For the listing below, output exactly the lines from the line with "text_box [1141, 467, 1650, 1047]" up to and including the line with "Document page, 1626x1125 pixels.", and no other lines.

------------------------------

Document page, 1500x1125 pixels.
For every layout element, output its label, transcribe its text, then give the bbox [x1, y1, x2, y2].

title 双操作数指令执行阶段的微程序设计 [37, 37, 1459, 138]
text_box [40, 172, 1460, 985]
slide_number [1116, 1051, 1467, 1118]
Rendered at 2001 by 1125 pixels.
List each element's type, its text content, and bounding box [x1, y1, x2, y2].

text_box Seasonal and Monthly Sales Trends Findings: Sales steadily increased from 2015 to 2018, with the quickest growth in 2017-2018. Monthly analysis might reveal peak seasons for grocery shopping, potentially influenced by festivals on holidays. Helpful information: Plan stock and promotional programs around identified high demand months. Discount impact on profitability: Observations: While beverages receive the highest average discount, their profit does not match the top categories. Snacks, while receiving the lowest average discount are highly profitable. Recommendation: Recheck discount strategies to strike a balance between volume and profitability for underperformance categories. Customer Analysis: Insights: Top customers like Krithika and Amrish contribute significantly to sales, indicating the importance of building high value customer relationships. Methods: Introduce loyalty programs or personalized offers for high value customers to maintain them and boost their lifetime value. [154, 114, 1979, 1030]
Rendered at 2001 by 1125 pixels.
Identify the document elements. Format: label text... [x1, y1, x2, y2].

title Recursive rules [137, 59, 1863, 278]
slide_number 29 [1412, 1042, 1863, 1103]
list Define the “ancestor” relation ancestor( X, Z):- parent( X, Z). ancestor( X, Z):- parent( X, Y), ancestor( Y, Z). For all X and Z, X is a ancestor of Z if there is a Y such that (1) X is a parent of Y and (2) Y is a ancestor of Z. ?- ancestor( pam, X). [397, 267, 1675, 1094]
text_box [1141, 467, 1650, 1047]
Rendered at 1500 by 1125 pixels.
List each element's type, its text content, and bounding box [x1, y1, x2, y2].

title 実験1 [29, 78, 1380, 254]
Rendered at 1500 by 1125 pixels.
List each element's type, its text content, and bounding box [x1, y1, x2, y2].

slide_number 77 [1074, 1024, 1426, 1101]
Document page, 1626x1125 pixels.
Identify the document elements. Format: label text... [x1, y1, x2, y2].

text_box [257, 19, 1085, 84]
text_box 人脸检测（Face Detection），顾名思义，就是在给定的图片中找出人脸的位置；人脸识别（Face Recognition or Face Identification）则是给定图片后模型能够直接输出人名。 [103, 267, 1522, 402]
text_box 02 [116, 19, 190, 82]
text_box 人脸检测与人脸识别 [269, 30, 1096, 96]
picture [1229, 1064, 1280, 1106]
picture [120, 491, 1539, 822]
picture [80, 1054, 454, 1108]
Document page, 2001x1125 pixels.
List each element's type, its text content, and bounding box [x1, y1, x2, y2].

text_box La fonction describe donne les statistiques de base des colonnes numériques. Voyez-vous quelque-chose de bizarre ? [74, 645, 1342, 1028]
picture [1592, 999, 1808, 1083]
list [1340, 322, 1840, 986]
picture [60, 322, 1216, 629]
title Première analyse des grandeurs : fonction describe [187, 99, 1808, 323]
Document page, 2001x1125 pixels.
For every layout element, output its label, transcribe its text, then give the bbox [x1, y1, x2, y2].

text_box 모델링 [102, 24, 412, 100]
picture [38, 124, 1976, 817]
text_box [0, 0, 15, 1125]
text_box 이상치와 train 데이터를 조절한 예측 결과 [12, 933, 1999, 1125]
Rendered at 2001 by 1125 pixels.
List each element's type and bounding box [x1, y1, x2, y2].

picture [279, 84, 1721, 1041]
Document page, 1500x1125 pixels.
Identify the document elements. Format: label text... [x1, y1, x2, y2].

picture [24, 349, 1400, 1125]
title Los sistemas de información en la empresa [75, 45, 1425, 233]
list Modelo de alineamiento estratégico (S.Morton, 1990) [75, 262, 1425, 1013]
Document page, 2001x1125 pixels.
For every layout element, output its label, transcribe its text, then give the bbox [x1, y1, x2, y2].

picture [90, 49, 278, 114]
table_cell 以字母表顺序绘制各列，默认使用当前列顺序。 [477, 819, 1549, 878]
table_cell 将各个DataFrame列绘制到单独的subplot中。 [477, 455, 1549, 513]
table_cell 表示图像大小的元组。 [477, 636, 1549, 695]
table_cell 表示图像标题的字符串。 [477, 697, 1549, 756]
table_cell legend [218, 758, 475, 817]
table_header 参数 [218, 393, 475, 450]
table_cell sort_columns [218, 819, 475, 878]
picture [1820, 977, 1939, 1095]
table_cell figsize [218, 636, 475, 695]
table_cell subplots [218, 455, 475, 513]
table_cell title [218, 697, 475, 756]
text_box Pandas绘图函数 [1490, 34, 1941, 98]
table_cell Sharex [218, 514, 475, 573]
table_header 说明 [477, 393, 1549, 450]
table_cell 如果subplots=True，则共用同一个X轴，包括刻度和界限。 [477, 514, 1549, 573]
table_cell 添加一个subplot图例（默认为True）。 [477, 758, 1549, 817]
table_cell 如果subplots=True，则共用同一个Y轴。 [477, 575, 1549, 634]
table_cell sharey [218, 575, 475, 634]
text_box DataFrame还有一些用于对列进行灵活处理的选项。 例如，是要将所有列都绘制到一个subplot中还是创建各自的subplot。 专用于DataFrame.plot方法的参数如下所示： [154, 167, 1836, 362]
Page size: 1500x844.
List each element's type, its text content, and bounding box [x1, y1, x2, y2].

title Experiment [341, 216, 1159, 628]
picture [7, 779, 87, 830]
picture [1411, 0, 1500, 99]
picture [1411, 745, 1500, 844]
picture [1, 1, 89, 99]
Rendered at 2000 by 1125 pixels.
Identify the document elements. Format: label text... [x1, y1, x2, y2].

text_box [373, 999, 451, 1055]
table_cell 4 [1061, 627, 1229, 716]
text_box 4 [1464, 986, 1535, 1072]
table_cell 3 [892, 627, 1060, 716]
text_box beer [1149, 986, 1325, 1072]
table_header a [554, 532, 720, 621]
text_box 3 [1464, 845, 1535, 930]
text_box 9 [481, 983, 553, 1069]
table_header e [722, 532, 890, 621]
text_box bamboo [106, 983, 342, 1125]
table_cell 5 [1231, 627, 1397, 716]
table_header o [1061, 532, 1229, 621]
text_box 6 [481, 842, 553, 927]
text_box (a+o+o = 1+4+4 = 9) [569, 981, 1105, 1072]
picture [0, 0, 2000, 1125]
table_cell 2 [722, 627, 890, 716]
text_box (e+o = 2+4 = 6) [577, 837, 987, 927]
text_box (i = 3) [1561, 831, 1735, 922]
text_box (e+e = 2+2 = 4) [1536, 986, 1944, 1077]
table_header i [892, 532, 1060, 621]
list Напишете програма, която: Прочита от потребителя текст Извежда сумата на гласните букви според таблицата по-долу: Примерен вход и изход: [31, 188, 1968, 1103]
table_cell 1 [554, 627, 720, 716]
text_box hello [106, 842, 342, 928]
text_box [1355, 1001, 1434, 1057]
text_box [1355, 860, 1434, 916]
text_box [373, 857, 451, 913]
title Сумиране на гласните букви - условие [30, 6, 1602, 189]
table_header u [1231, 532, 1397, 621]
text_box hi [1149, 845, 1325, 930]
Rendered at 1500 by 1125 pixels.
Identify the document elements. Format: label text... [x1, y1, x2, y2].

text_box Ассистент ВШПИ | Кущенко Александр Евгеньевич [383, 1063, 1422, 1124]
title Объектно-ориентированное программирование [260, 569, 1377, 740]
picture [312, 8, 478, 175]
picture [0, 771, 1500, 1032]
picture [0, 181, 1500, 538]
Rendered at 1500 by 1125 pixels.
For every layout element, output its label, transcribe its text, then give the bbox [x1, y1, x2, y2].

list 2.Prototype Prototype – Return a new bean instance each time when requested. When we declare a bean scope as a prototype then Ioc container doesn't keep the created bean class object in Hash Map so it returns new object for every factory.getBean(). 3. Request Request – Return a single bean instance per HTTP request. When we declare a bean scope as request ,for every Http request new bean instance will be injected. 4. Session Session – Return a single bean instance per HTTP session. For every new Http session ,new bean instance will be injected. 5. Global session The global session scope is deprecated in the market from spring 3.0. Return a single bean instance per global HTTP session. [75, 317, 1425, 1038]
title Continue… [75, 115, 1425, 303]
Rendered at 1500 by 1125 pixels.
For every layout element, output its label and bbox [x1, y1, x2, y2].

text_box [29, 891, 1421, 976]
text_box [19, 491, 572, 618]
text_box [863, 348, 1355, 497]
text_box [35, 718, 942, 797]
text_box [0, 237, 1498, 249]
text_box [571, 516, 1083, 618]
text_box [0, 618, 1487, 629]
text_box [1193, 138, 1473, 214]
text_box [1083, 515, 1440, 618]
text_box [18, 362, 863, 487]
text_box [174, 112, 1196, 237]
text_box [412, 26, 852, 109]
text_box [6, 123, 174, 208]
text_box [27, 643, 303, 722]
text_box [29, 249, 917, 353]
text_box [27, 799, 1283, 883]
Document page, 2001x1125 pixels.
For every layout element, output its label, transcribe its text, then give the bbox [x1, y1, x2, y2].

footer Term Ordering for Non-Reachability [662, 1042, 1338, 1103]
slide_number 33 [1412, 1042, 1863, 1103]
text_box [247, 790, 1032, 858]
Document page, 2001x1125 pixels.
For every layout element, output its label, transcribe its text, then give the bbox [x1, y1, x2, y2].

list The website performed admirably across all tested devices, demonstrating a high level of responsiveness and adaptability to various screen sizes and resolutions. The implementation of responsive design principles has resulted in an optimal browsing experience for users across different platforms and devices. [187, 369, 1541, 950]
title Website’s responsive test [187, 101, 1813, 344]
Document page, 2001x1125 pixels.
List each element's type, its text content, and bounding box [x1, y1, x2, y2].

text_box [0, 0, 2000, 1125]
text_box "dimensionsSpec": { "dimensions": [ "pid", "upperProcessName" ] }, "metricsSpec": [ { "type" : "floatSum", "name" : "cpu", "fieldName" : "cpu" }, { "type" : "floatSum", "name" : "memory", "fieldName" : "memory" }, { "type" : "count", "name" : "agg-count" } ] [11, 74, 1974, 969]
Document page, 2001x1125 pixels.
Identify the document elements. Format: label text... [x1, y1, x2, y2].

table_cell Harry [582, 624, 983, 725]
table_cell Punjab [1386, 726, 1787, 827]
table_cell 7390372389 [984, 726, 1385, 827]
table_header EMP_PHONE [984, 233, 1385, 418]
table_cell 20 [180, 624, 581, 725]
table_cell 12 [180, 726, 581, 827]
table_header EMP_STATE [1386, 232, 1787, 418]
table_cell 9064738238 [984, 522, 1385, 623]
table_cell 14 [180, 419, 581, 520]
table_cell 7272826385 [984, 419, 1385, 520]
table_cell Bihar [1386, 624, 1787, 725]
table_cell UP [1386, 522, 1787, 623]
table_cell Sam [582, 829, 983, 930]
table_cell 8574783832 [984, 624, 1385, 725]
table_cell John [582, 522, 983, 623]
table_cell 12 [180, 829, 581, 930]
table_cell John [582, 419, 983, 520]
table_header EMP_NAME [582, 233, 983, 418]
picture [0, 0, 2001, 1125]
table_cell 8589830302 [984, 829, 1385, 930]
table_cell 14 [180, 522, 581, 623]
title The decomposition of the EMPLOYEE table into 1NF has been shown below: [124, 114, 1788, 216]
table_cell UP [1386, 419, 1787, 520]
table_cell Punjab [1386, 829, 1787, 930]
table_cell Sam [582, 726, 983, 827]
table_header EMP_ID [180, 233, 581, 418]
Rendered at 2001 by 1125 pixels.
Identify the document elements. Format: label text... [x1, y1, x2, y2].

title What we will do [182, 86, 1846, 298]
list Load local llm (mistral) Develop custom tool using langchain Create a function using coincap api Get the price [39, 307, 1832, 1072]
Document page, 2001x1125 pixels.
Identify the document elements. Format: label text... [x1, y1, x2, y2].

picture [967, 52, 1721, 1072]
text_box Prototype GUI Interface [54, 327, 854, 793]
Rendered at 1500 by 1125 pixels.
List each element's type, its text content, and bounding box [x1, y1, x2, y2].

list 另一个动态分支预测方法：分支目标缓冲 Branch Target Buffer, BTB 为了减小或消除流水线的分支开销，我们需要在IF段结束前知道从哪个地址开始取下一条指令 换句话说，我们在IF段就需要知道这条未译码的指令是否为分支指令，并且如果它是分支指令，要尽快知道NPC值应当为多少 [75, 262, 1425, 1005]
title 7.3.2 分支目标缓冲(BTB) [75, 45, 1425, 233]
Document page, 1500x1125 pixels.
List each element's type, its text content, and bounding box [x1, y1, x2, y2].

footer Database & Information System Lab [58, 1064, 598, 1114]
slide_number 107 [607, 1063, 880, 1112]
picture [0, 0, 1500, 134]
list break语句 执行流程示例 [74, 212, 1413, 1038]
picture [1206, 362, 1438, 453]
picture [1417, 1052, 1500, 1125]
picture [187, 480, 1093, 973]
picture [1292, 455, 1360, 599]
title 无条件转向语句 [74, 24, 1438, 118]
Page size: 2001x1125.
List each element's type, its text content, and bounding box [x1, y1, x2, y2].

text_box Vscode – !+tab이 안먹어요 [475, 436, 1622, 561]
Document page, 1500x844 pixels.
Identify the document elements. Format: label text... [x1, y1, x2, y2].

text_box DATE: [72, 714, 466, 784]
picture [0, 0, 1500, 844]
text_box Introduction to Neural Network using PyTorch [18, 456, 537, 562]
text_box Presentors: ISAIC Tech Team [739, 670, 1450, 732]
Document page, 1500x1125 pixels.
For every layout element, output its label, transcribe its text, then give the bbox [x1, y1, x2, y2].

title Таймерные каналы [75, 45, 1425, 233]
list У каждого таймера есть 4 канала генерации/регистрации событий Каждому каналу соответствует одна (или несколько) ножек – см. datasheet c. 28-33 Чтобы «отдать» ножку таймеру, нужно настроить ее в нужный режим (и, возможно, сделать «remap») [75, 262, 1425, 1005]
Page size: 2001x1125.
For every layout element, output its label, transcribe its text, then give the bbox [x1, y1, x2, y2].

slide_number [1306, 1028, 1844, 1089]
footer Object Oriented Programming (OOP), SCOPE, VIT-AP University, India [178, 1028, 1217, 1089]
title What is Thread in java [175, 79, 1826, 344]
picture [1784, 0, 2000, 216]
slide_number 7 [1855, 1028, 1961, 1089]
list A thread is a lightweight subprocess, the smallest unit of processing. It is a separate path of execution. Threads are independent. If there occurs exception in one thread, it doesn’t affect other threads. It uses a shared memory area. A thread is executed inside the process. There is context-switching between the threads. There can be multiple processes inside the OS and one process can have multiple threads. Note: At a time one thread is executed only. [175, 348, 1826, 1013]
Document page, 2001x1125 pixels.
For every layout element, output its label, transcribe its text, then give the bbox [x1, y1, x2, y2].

------------------------------

* Your response:
text_box [1141, 467, 1650, 1047]
Rendered at 1500 by 1125 pixels.
List each element's type, its text content, and bounding box [x1, y1, x2, y2].

title 実験1 [29, 78, 1380, 254]
Rendered at 1500 by 1125 pixels.
List each element's type, its text content, and bounding box [x1, y1, x2, y2].

slide_number 77 [1074, 1024, 1426, 1101]
Document page, 1626x1125 pixels.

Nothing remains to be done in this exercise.